Study text
:::
Chapter 1 · Part I — The setup
The game and the goal
Before any code makes sense, you need to feel why this particular game is a nightmare for a computer — and what, exactly, this project promised to deliver. By the end of this chapter you'll be able to defend both.
- The Regulation M-B ruleset: doubles, level 50, bring-6 / pick-4, Open Team Sheets, Megas on, Tera off.
- The anatomy of one game, from team preview to the last faint — and why one game is only ~20 decisions.
- The four reasons this game is harder for a computer than chess, and the one mercy the rules grant.
- Why the product is a recommender, not just a bot — and why "random" became the baseline to beat.
The rules in ninety seconds
Pokémon Champions Regulation M-B is a competitive doubles format — "VGC" style, for Video Game Championships. Two players. Each brings a roster of six Pokémon at level 50, but each game they play with only four of them. Two of those four start on the field (the leads); the other two wait on the bench. So every game opens with a draft against yourself: which four of my six, and which two go out first?
Both full six-mon teams are visible to both players before the game starts. This rule is called Open Team Sheets, and it matters enormously — hold that thought for a few paragraphs.
Two more rule switches define the format. Mega Evolution is ON: once per game, one Pokémon holding its Mega Stone can transform mid-battle into a stronger form. Terastallization is OFF: the type-changing mechanic from recent games simply doesn't exist here (the Showdown mod hardcodes it away).
And the rule that changes everything: both players move at the same time. Each turn, you secretly choose an action for each of your two active Pokémon; your opponent does the same; then all four choices resolve together. There is no "I move, then you respond." Every turn is a sealed-envelope exchange.
:::
(Records from a data source)
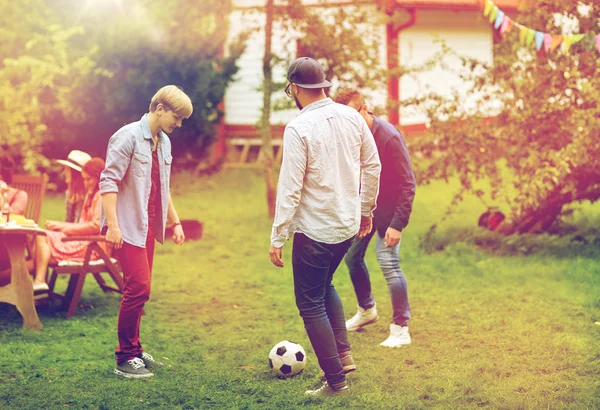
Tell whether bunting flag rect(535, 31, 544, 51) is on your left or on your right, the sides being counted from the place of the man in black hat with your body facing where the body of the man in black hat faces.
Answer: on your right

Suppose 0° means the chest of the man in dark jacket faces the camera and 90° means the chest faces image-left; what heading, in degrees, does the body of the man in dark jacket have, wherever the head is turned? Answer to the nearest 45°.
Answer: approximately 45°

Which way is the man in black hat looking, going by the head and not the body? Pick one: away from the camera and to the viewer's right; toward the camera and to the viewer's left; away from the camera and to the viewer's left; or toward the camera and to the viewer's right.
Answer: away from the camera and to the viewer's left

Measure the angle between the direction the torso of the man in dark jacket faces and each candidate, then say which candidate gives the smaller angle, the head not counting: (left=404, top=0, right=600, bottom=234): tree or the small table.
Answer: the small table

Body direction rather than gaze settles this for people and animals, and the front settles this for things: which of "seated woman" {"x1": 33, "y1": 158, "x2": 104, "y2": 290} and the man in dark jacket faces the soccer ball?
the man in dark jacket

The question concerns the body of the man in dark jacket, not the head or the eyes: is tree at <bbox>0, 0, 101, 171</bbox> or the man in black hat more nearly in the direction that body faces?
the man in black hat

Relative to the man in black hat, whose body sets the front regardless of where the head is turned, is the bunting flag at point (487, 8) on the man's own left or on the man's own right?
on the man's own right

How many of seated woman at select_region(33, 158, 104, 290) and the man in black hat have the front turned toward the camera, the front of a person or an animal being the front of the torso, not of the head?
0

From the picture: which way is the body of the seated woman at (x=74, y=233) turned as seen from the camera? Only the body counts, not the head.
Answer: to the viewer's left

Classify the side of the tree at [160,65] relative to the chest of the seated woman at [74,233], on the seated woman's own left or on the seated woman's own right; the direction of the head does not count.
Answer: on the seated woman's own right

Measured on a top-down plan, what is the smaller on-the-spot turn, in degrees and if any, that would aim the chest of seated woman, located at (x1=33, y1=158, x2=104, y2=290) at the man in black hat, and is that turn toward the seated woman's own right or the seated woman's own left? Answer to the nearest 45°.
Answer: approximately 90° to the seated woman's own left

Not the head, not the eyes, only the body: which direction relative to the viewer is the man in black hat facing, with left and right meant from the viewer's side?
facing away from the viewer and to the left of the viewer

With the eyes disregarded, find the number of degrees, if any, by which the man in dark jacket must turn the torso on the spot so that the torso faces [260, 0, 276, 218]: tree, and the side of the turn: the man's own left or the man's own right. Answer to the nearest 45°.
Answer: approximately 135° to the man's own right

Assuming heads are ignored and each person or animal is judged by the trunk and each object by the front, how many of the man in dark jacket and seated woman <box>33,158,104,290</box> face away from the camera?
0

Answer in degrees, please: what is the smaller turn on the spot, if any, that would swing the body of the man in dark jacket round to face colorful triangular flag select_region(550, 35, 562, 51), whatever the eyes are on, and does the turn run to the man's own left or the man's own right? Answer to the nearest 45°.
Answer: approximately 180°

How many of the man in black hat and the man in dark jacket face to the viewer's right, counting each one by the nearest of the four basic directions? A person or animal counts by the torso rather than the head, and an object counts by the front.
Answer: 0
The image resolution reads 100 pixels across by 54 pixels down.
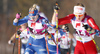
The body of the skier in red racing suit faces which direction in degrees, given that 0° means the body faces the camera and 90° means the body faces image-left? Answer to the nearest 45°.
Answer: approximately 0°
:::
Exercise details
Carry on the chapter about the Pokémon Champions Regulation M-B doubles format, picking up right after its final sentence.

Solved exercise
| Rule | What it means in practice |
|---|---|
| Doubles, level 50 | Two active Pokémon per side, always. Positioning and targeting matter. |
| Bring 6, pick 4 | Every game starts with a 90-way draft decision (leads + back pair). |
| Open Team Sheets | Both full teams visible at preview. No hidden-roster guessing. |
| Megas ON (one per team) | One transformation per game — a timing decision the bot must learn. |
| Tera OFF | One whole mechanic removed. Fewer branches, mercifully. |
| Simultaneous turns | No turn-taking. Both sides commit blind, then everything resolves at once. |
Anatomy of one game
A game has three acts. First, team preview: you see both six-mon teams, you pick your four, and the order matters — the first two are your leads. Second, the turns: each turn, each side picks one action per active slot (a move with a target, a switch to a benched mon, possibly a Mega Evolution tacked on), and everything resolves simultaneously. Third, the end: the first player whose last Pokémon faints loses. In this project's environment that final result is the reward — the single number the learner is ultimately scored on: +1 for a win, −1 for a loss, and one full game is one episode, the unit of experience the learner collects.
Now put numbers on it. The team preview alone is a 90-way decision: which unordered pair of your six leads, times which unordered pair of the remaining four sits on the bench. Then each battle turn, your action is a joint action — one choice per active slot, chosen together. Each slot can pick any of its moves (with a choice of target — which foe, or sometimes your own partner), tack a Mega Evolution onto a move if eligible, or switch to a benched mon. Multiply the two slots' options and you get the turn's action space — the menu of everything you could legally do — which in this environment runs up to roughly 400 legal joint actions after de-duplication and a hard cap. And yet a whole game is only about 20 decisions long. Very wide, very short.
Why this is genuinely hard for a computer
Chess and Go fell to computers because, for all their depth, they are polite games: one player moves, the board is fully known, nothing is random. This game breaks all three assumptions at once. Four reasons, in rising order of pain:
1. Simultaneous moves kill classical search. Chess engines are built on minimax — "I move, you pick your best reply, I pick my best reply to that." That alternation is the load-bearing assumption. Here, both players commit at once, so every turn is a mind game: do I attack, or do they expect the attack and click Protect (a move that blocks everything aimed at that Pokémon this turn)? Do I Fake Out their fast attacker (a priority move that flinches its target — but only works the turn a mon enters), or do they switch it out and my Fake Out hits air? There is no "best move" in isolation, only a best move against a distribution of what the opponent might do. Rock-paper-scissors with 400 hands.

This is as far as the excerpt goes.